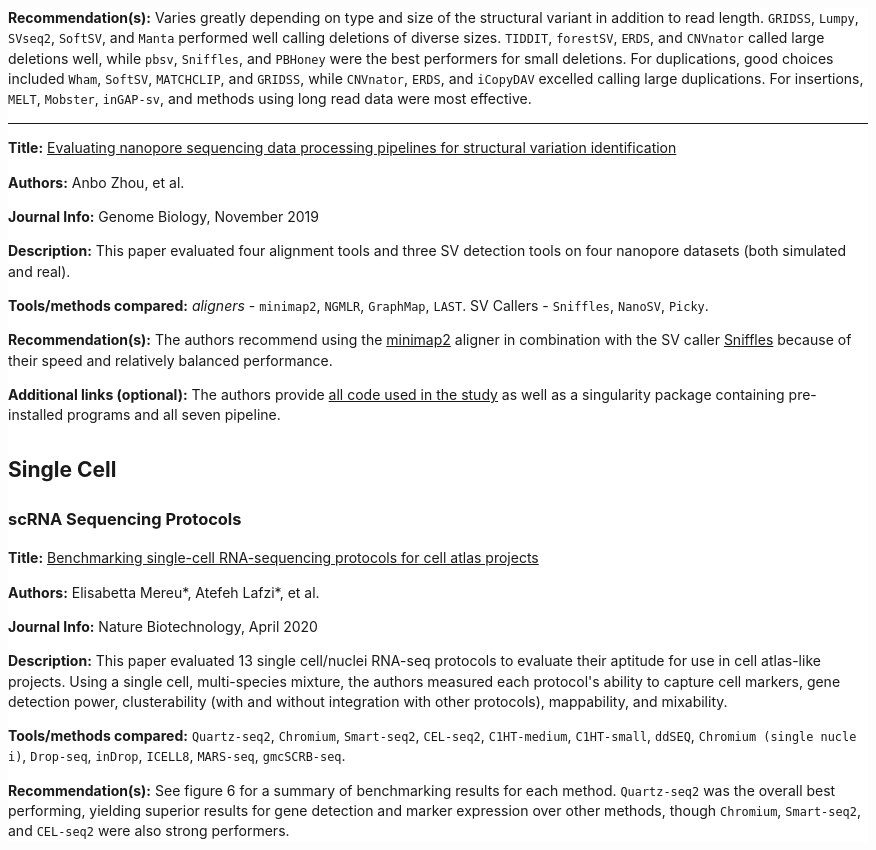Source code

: **Recommendation(s):** Varies greatly depending on type and size of the structural variant in addition to read length. 
`GRIDSS`, `Lumpy`, `SVseq2`, `SoftSV`, and `Manta` performed well calling deletions of diverse sizes.
`TIDDIT`, `forestSV`, `ERDS`, and `CNVnator` called large deletions well, while `pbsv`, `Sniffles`, and `PBHoney` were the best performers for small deletions.
For duplications, good choices included `Wham`, `SoftSV`, `MATCHCLIP`, and `GRIDSS`, while `CNVnator`, `ERDS`, and `iCopyDAV` excelled calling large duplications.
For insertions, `MELT`, `Mobster`, `inGAP-sv`, and methods using long read data were most effective.

---

**Title:** [Evaluating nanopore sequencing data processing pipelines for structural variation identification](https://genomebiology.biomedcentral.com/articles/10.1186/s13059-019-1858-1)

**Authors:** Anbo Zhou, et al.

**Journal Info:** Genome Biology, November 2019

**Description:** This paper evaluated four alignment tools and three SV detection tools on four nanopore datasets (both simulated and real).

**Tools/methods compared:** *aligners* - `minimap2`, `NGMLR`, `GraphMap`, `LAST`. SV Callers - `Sniffles`, `NanoSV`, `Picky`.

**Recommendation(s):** The authors recommend using the [minimap2](https://github.com/lh3/minimap2) aligner in combination with the SV caller [Sniffles](https://github.com/fritzsedlazeck/Sniffles) because of their speed and relatively balanced performance.

**Additional links (optional):** The authors provide [all code used in the study](https://github.com/JXing-Lab/nanopore-sv-evaluation) as well as a singularity package containing pre-installed programs and all seven pipeline.

## Single Cell

### scRNA Sequencing Protocols

**Title:** [Benchmarking single-cell RNA-sequencing protocols for cell atlas projects](https://www.nature.com/articles/s41587-020-0469-4)

**Authors:** Elisabetta Mereu\*, Atefeh Lafzi\*, et al.

**Journal Info:** Nature Biotechnology, April 2020

**Description:** This paper evaluated 13 single cell/nuclei RNA-seq protocols to evaluate their aptitude for use in cell atlas-like projects. Using a single cell, multi-species mixture, the authors measured each protocol's ability to capture cell markers, gene detection power, clusterability (with and without integration with other protocols), mappability, and mixability.

**Tools/methods compared:** `Quartz-seq2`, `Chromium`, `Smart-seq2`, `CEL-seq2`, `C1HT-medium`, `C1HT-small`, `ddSEQ`, `Chromium (single nuclei)`, `Drop-seq`, `inDrop`, `ICELL8`, `MARS-seq`, `gmcSCRB-seq`.

**Recommendation(s):** See figure 6 for a summary of benchmarking results for each method. `Quartz-seq2` was the overall best performing, yielding superior results for gene detection and marker expression over other methods, though `Chromium`, `Smart-seq2`, and `CEL-seq2` were also strong performers.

#### How to complete this task
Wherever a line of the material has the word "detection", add it to a tally; give only the final number.

#### Result of the exercise
3